И вот я рискнул Одним как общим– и, бросив его в горнило многообразий человеческого внутреннего мира, несмотря на всю пафосность этого жеста, выяснил, что Цвет как поле интуитивных восприятий (тех самых проекций Ничто на идеально-эмпирическое многое) внешнего и внутреннего миров в человеческом Я их (моего Я и миров) смыслами (то, что Евангелие называет «хранением мира в себе») может «вычисляться» как раз по формуле Ничто. Ничто оказалось в свою очередь идеальной формулой Цвета. Вот почему моё Вступление в учение о Цвете посвящено, прежде всего, проблеме Ничто.
Короче говоря, вся предыдущая «вечная философия», пёстрая и заплатанная, как обветшавший, но как прежде волшебный, разноцветный плащ прекрасного Иосифа из ветхозаветной истории про сыновей иудейских, должна быть переписана с позиций делающего их(и философию, и историю, и плащ) возможной Цвета, который, в свою очередь, может быть определён только философски. Ниже я только начну выяснять предпосылки такого переписывания и такого определения.
Для того, чтобы иметь представление о моей теории Цвета, которую я в виду ее философичности, следуя традиции, называю «учением», достаточно ознакомиться с этим Введением и Заключением.
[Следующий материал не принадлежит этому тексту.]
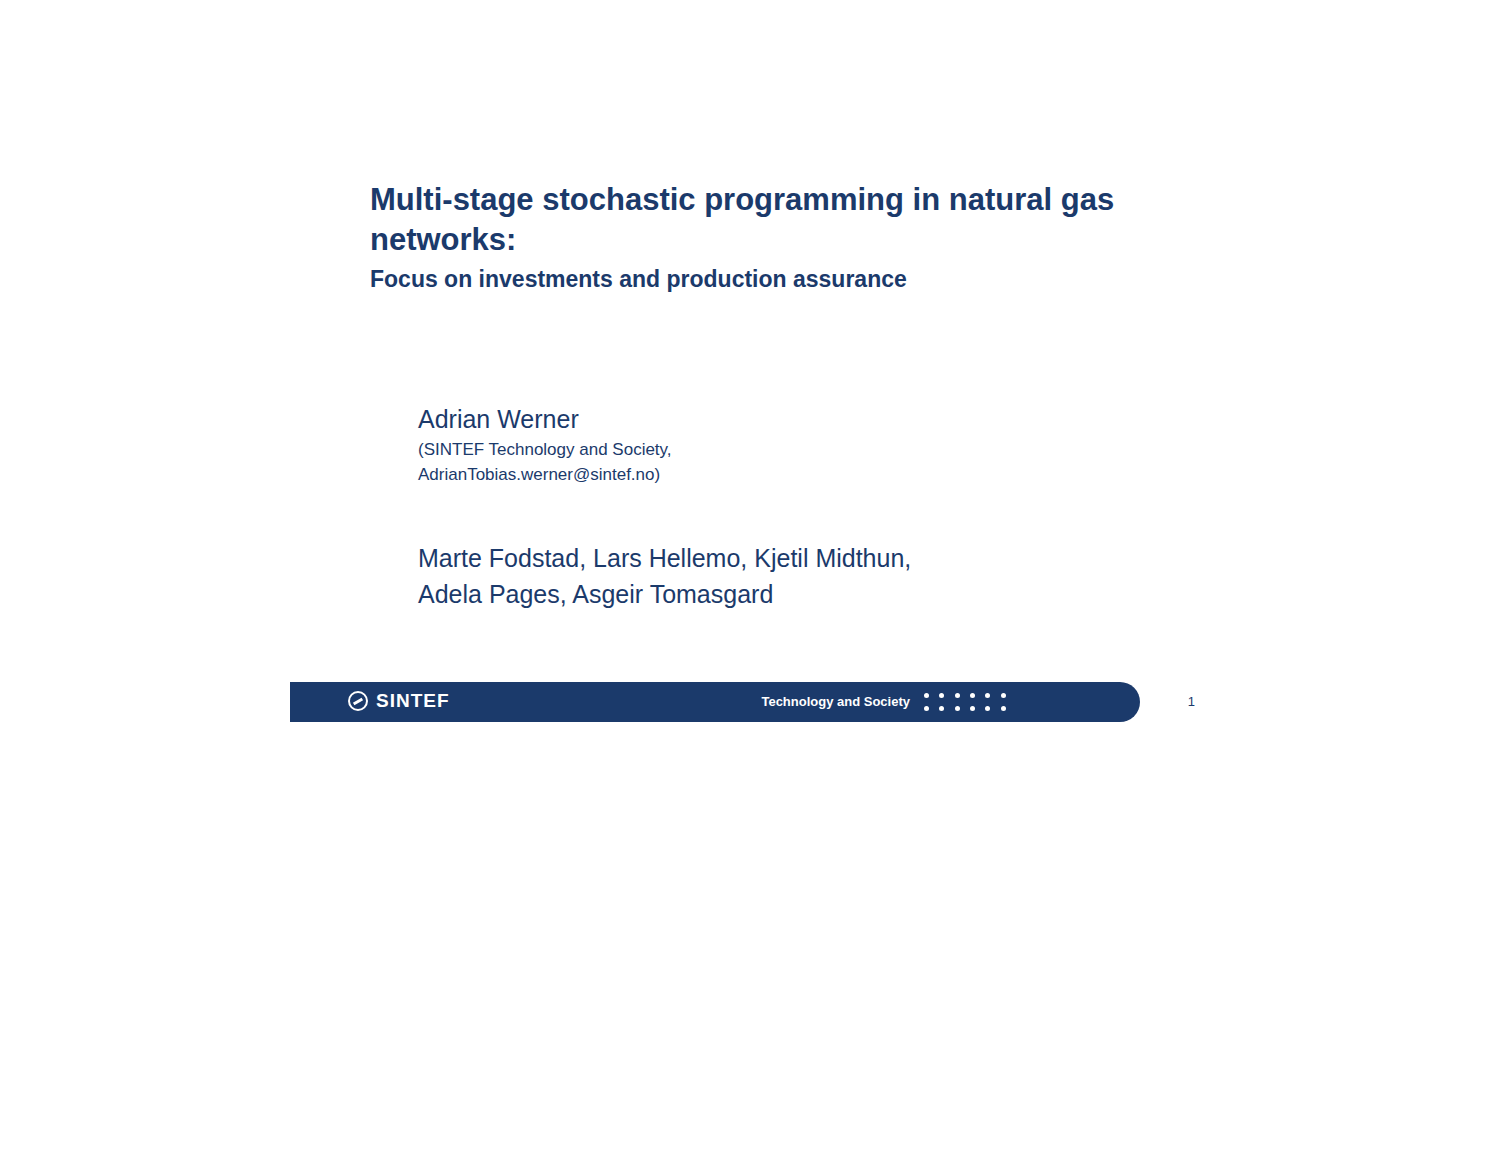Multi-stage stochastic programming in natural gas networks:
Focus on investments and production assurance
Adrian Werner
(SINTEF Technology and Society,
AdrianTobias.werner@sintef.no)
Marte Fodstad, Lars Hellemo, Kjetil Midthun,
Adela Pages, Asgeir Tomasgard
SINTEF
Technology and Society
1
Тем же, кто желает занять себя ее головоломками, я предлагаю читать всё подряд.
Я хотел быть понятным всем, а потому перед вами лишь весьма свободные размышления, близкие к эссе, а точнее, к пост-прозе, которая для меня есть не литература слов, но движение осмысления, работа смысла по поводу вопроса, неожиданного выросшего в обоснование всех моих философских занятий в течение прошедших полутора лет (с весны 2012 года), в которые я с большими трудами, то так, то иначе, пробую найти точные слова для выражения своих интуиций о Цвете, которых до сих пор, если честно… нет.